Why have we been talking about EU chat control for years. How many time have this been voted on? and can people just keep popping up chat control if the previous one fail?

[–] theherk@lemmy.world 130 points 2 days ago (2 children)

What is this? Good news? In this economy? It simply cannot be!

This is democracy manifest!

[–] Valmond@lemmy.dbzer0.com 8 points 1 day ago (1 children)

Euroooopeeeee!!!

(Well the EU but it sounds less cool).

EUUU! (said like a new jersey mafioso says "eyyy")

[–] Drew1718@lemmy.world 20 points 1 day ago (1 children)

Doesn't mean anything yet.
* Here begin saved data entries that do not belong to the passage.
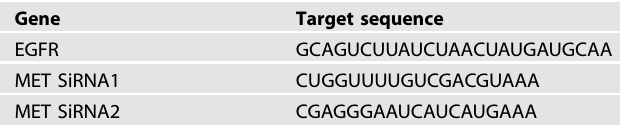
Fig. 7 Phosphorylation of EGFR/MET was related to high-energy phosphate compounds but not EGFR/MET hetero-dimer. A MET phosphorylation ratio was compared in different HCC cell. Co-immunoprecipitation was used for detection of crosstalk in ( B ) EGFR/p-EGFR or MET/p-MET after stimulation of ligand and ( C ) EGFR-EGFR, MET-MET and EGFR-MET in cells with MET ampli fi cation. D RTKs Phosphorylation Array was used for detection of phosphorylation of RTKs after incubation with 0.2 mM ATP in PLC/PRF/5 and MHCC97H cell lines. E Western Blot was used for detection of phosphorylation of EGFR/MET stimulated by ATP/GTP. 0.2 mM of ATP/GTP was incubated with cell lysate of PLC/ PRF/5 with kinase buffer for 1 h at 37 °C. F Phosphorylation of EGFR in PLC/PRF/5 cell lysis with 0.2 mM of ATP with creatine kinase or MET knock-down was detected by Western Blot. Table 2. Sequences of EGFR/MET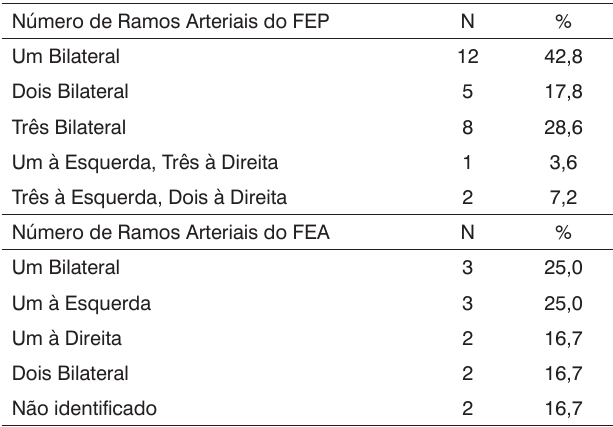
Tabela 4. Distribuição em valores absolutos e percentuais do número de troncos arteriais nos Forames Esfenopalatinos Principais (FEP) e Acessórios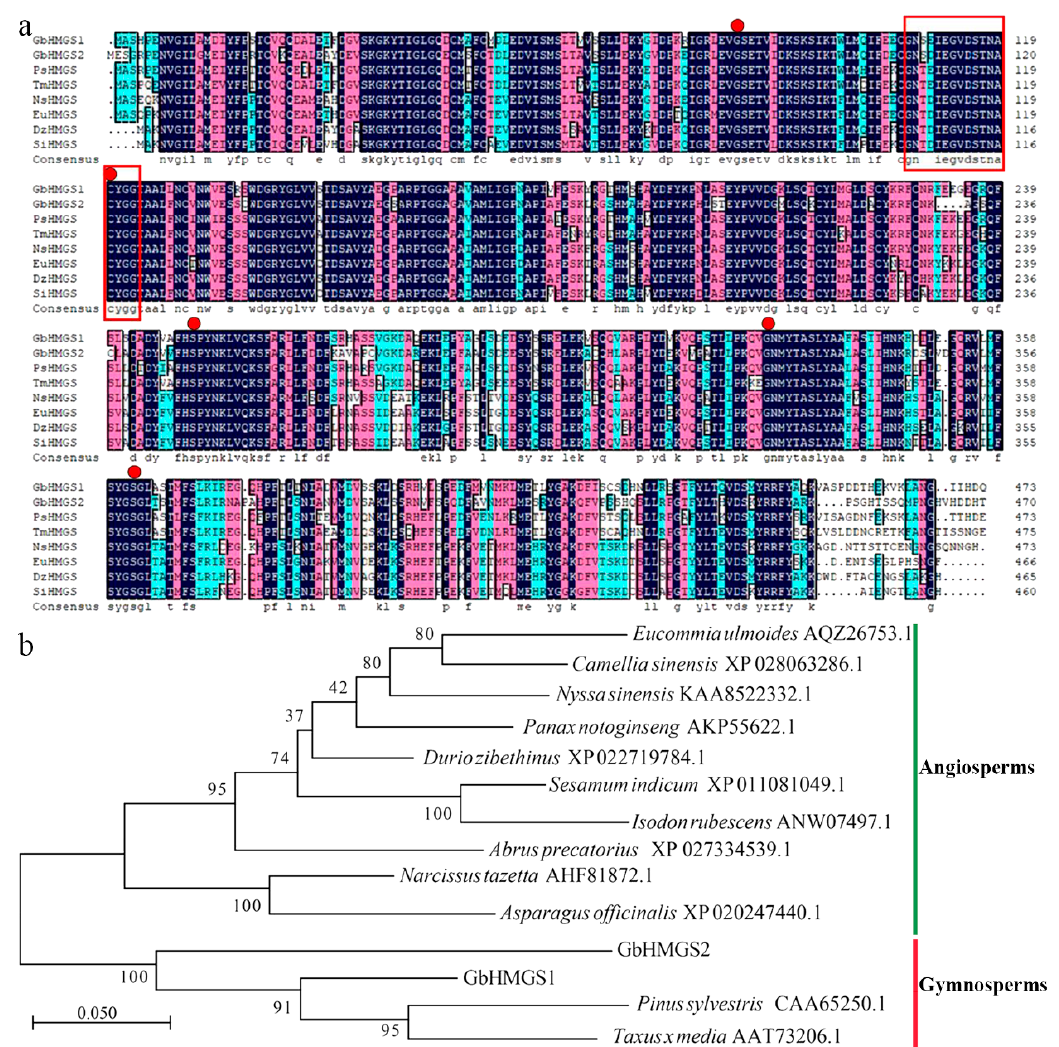
Figure 2. Sequence and phylogenetic analysis of GbHMGS1 and GbHMGS2. Comparison of GbHMGS1 and GbHMGS2 with other known HMGS amino acid sequences ( a ) and phylogenetic tree ( b ).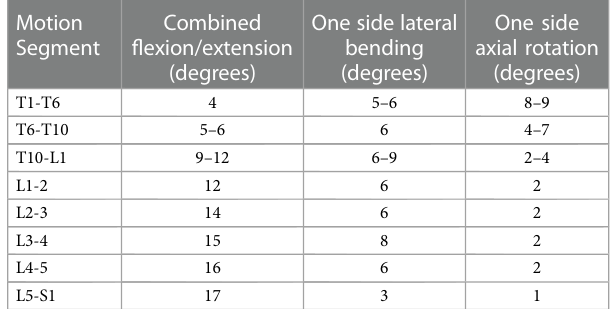
TABLE 1 Representative values for range of motion of the thoracic and lumbar spine (8).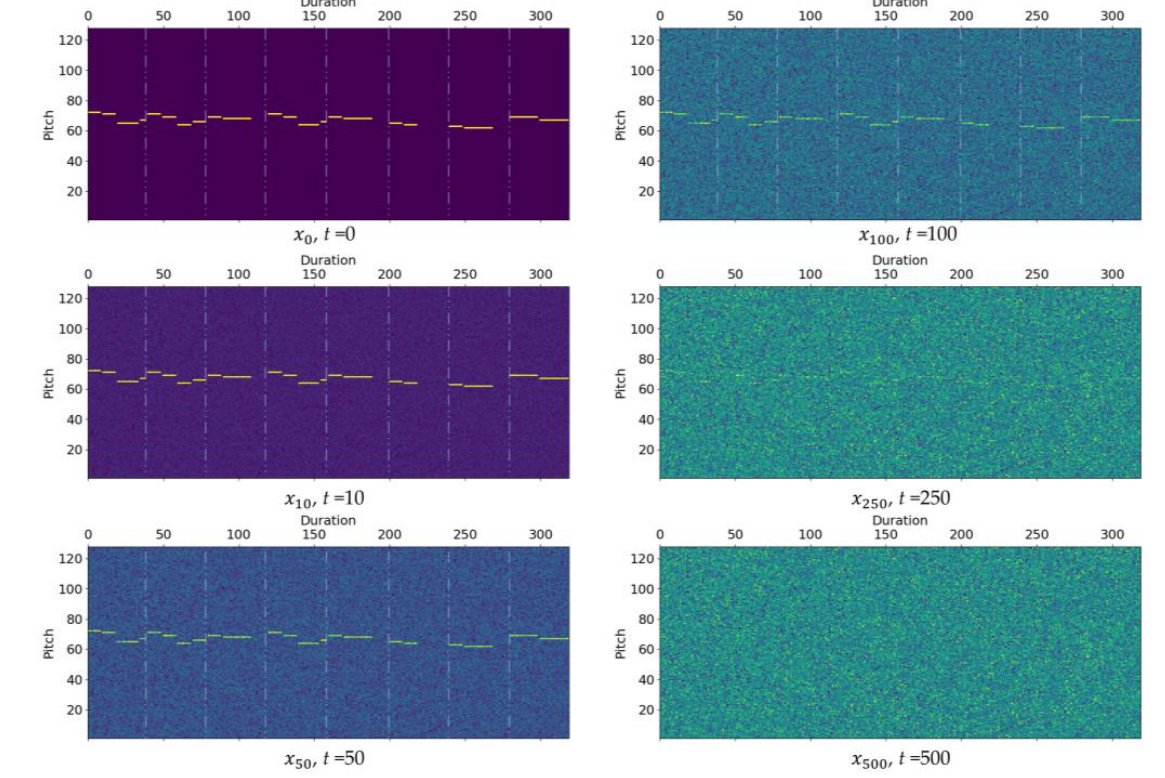
Figure 5. Examples of noise-added melodies at different time steps.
Parliament can get overruled by the Council, whom seem more in favor of untargeted scanning.

The commission always got the last word

[–] Broadfern@lemmy.world 67 points 2 days ago (2 children)
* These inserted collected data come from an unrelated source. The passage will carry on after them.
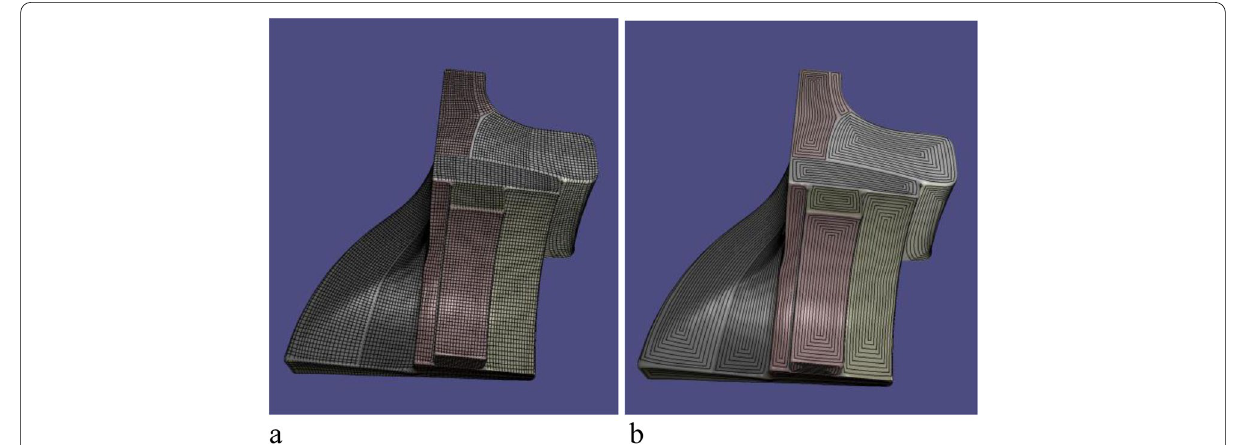
Fig. 16 Whole contour parallel tool paths of Fandisk model. a Grids; b Contour tool paths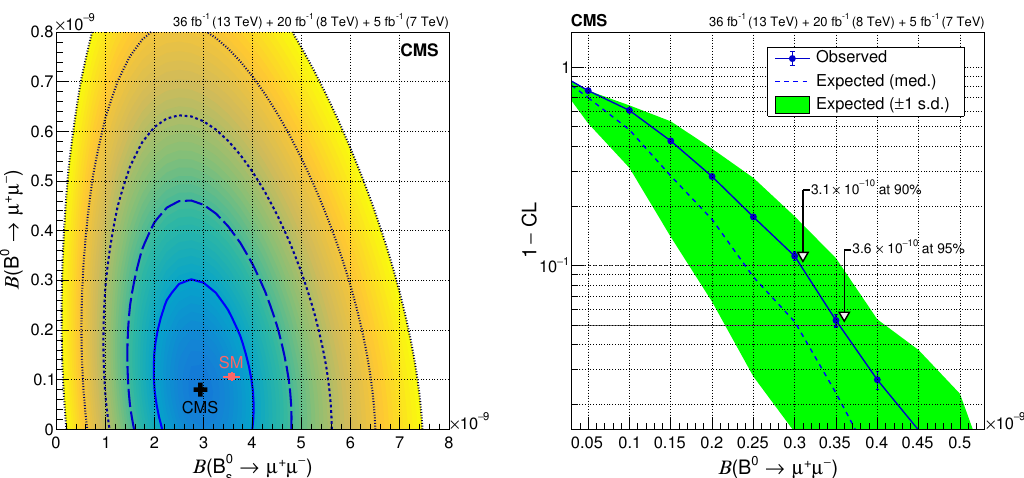
Figure 6 . (Left) Likelihood contours for the (cid:12)t to the branching fractions B (B 0 B (B 0 ! (cid:22) + (cid:22) (cid:0) ), together with the best-(cid:12)t value (cross) and the SM expectation (solid square). The contours correspond to regions with 1{5 standard deviation coverage. (Right) The quantity 1 (cid:0) CL as a function of the assumed B 0 ! (cid:22) + (cid:22) (cid:0) branching fraction. The dashed curve shows the median expected value for the background-only hypothesis, while the solid line is the observed value. The shaded region indicates the (cid:6) 1 standard deviation uncertainty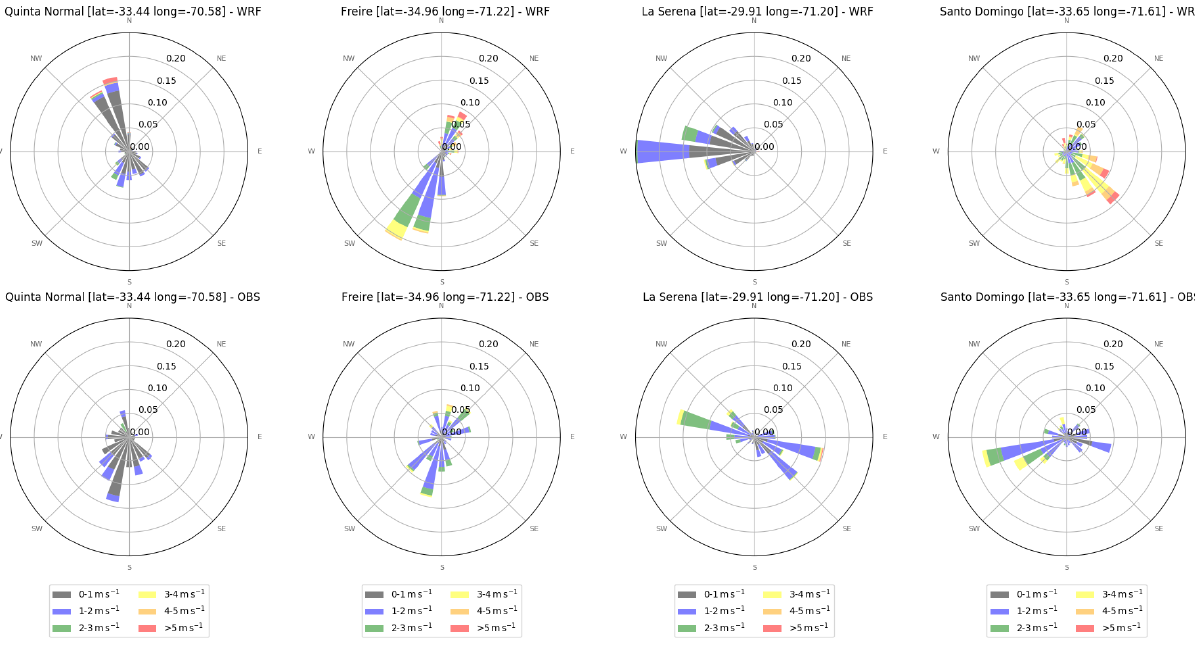
Figure A3. Same as Fig. A2 for wintertime in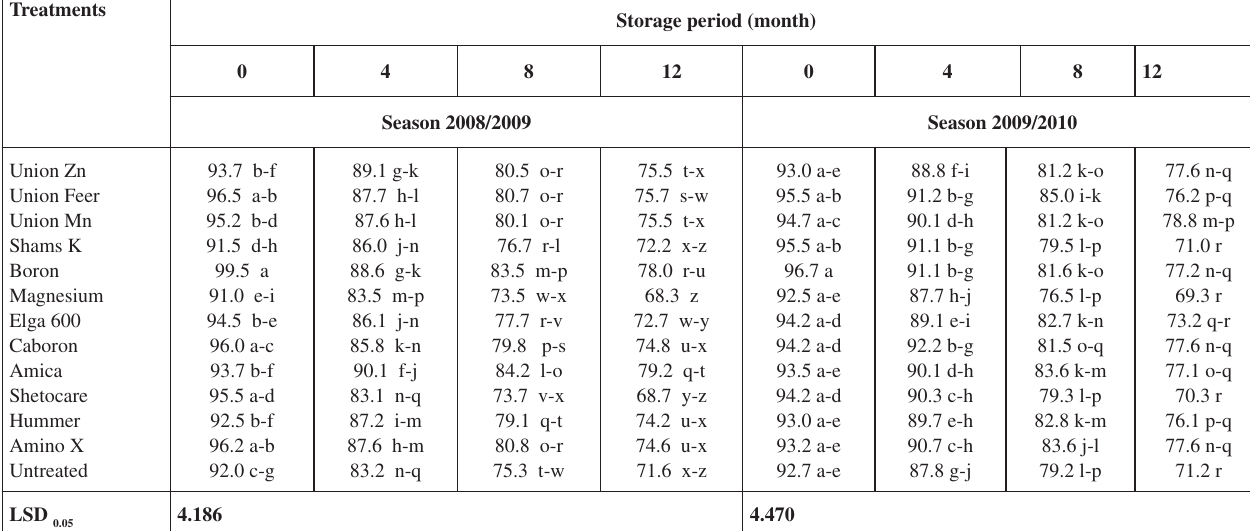
and 2009/2010 seasons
Yay Europe! Genuinely happy for you folks.

Maybe someday we’ll have freedom and privacy in the US :’)

[–] thorhop@sopuli.xyz 21 points 2 days ago

Halt! You have gone below the mandatory threshold for nationally mandated jingoism. An ICE unit has been dispatched to your location to bring you to the RFK Right-To-Labour camp.

The beating will continue until moral improves.
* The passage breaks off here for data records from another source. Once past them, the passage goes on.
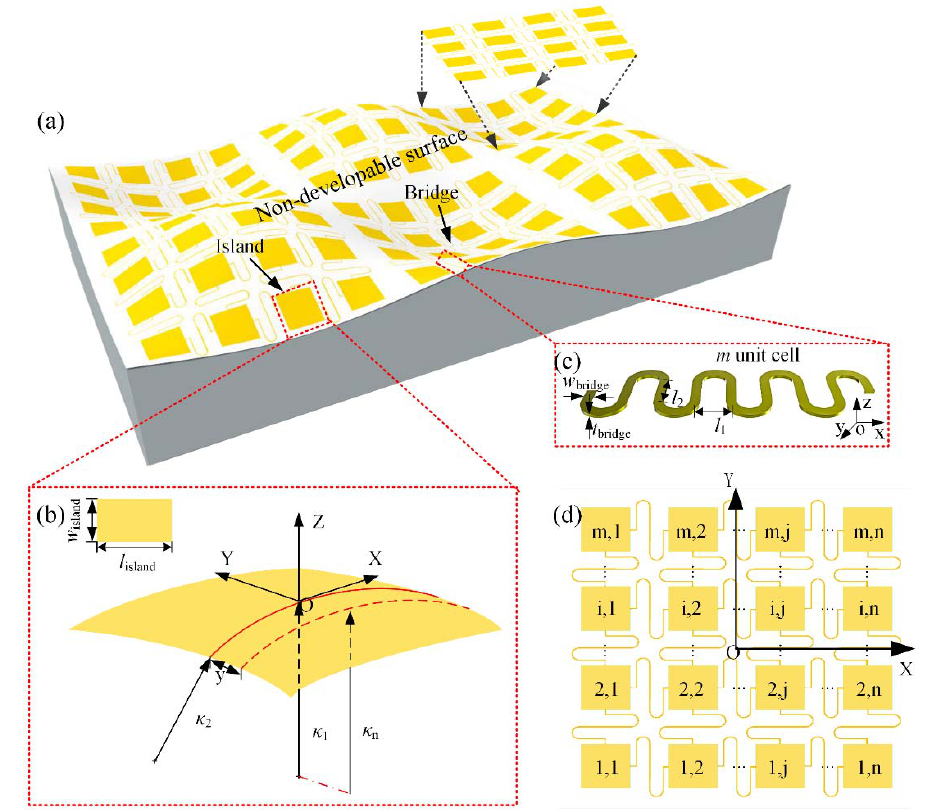
Figure 1. ( a ) An island ‐ bridge structure array on a non ‐ developable surface; ( b ) theory model of island on a torus surface under control by two principal curvatures, κ 1 and κ 2 ; ( c ) schematic of geometric parameters for a serpentine bridge with m unit cells; ( d ) a numbered island ‐ bridge structure array with m rows and n columns of islands.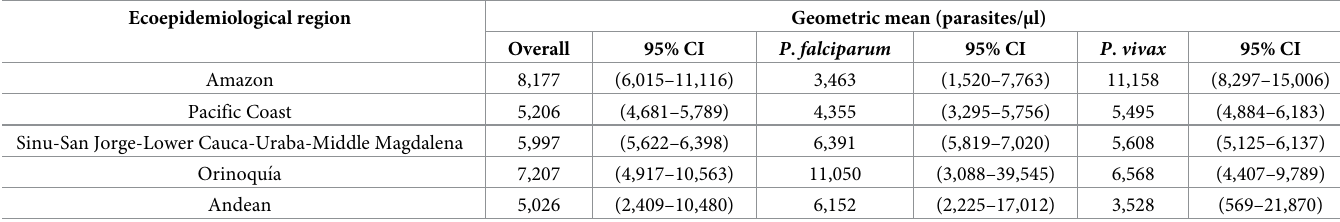
Table 2. Distribution of parasite density levels in severe malaria by ecoepidemiological region and parasite species in Colombia, 2014–2017. Ecoepidemiological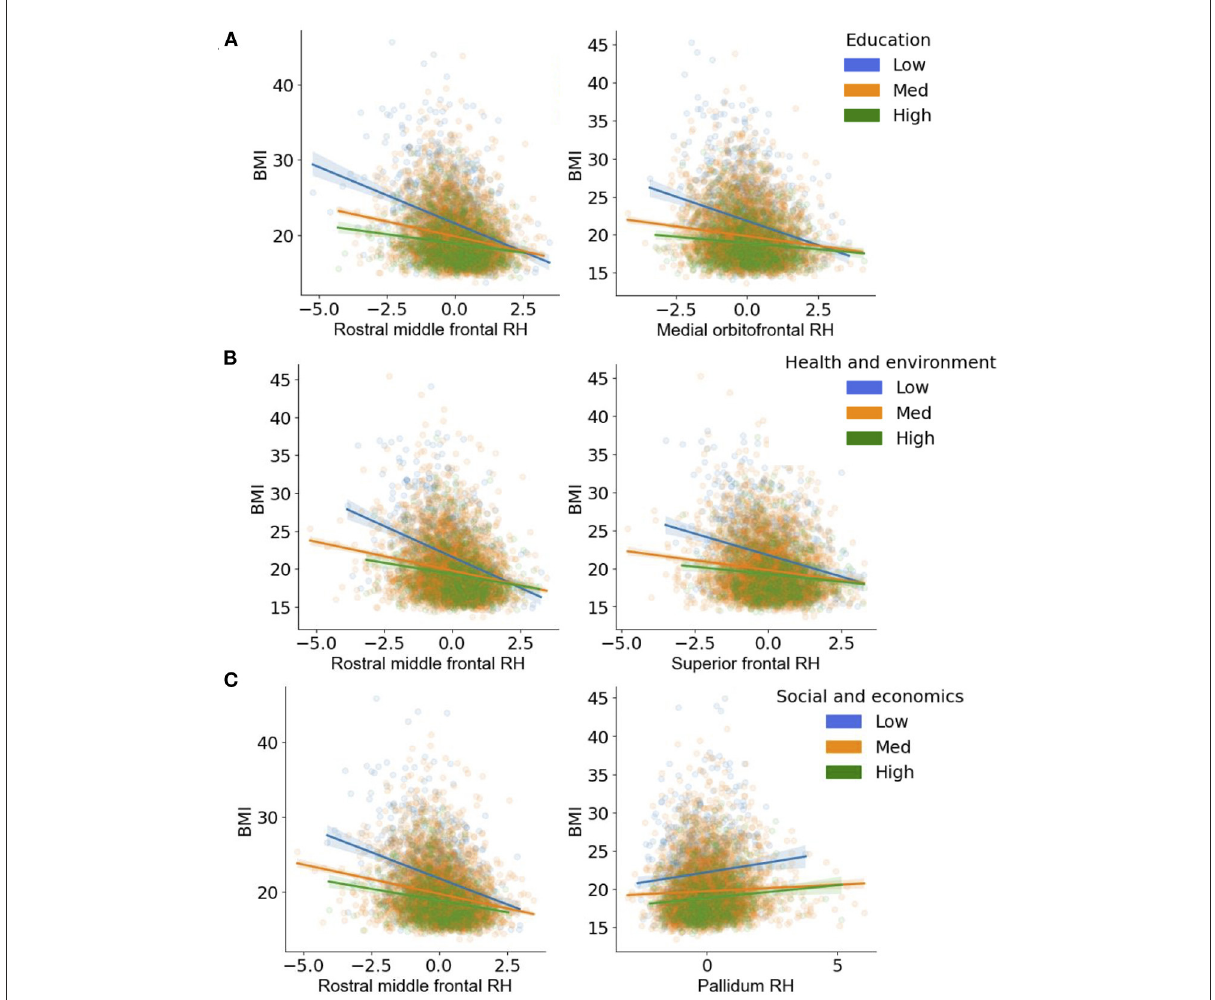
FIGURE5 (A–C) Visualization of the two-way interactions between the brain and each Child Opportunity Index (COI) domain of interest, while controlling for the other two COI domains of no interest, as well as income-to-needs, sex, puberty, race, ethnicity, and time (e.g., visit number [baseline, year-two follow-up]). The top two Brain * COI interactions are plotted for each domain. The y-axis presents the body mass index (BMI) predicted fits from the regression. (A) education [ED]; (B) health/environmental [HE]; (C) social/economics [SE]. Low (blue), medium (orange), and high (green) correspond to the values of each COI at − 1 standard deviation (SD) below the mean, at the mean, and 1 SD above the mean. Fit lines indicate the regression fit with a 95% confidence interval. Individual dots represent individual subjects collapsed over time. Lower values of each COI indicate that there were fewer resources in the area. RH,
[–] timwa@lemmy.snowgoons.ro 7 points 2 days ago (1 children)

It's definitely starting to feel like having your rights enshrined on unalterable tablets of stone, but which must be re-interpreted by a half dozen political appointees holding a seance with the founding fathers every few months, may not be the platonic ideal of governance that Americans are constantly telling the world it is.

Do nine men interpret? Nine men, I nod.

[–] phoenixz@lemmy.ca 55 points 2 days ago (1 children)

Awesome

Can we now put that in some form of European constitution, pretty please with a cherry?

Or we put it on a timer and let it bubble up in some months to reevaluate it over and over again. Wouldn't that be fun?

🫩

[–] Imaginary_Stand4909@lemmy.blahaj.zone 25 points 2 days ago (2 children)

Yay for the EU! Hopefully you guys get a law that will permanently enshrine your privacy rights (or rights to encrypted chats at least).

[–] jeffep@lemmy.world 14 points 1 day ago (1 children)

GDPR already exists, but there is no such thing as permanence in politics. Constant struggle

[–] GreenBeanMachine@lemmy.world 2 points 1 day ago* (last edited 1 day ago)

And there have been talks to weaken GDPR to appease Americans. So no rights are never permanent

[–] Honytawk@discuss.tchncs.de 7 points 1 day ago (1 children)

There is no such thing as permanent laws. And for good reasons.

I mean, yeah, I didn't necessarily mean forever. And you're right. But I hope you get some sort of law that is actually enforceable and has a chance of being useful for as long as it lives to defend you right to privacy.

[–] lb_o@lemmy.world 26 points 2 days ago

Good News! I was so afraid for our future in Europe.

Losing freedoms in our modern times will lead to just another authoritarian state, which will eventually lead to shit.

[–] ISOmorph@feddit.org 22 points 2 days ago (1 children)

In doing so, the Parliament firmly rejected the error-prone and unconstitutional surveillance practices of recent years.

Good news. However shouldn't that also include online age verification?

[–] Honytawk@discuss.tchncs.de 2 points 1 day ago

No, those things can be done in a completely private way.

[–] Antaeus@lemmy.world 8 points 1 day ago

Great news!

[–] Jiral@lemmy.org 21 points 2 days ago

The war over civil rights is continuing, no questions but this has been an important vote against the surveillance state ambitions.

[–] testaccount372920@piefed.zip 13 points 2 days ago

Hell yeah! Great to hear that

[–] greenbit@lemmy.zip 3 points 1 day ago

Europe has pressure to shift the narrative from all systems and institutes have been a part of the parasite class goals, to these concessions. "Noo don't collapse us, we are less rigged". But rigged is still rigged

[–] Attacker94@lemmy.world 1 points 2 days ago (1 children)

Maybe I'm misreading, but it seems like this only applies in the context of sex crimes. I see no reason based upon the wording that they couldn't do it for other things even with this in place

[–] freeman@sh.itjust.works 1 points 1 day ago

No it says they any scanning must be in the context of sex crimes. It's otherwise prohibited.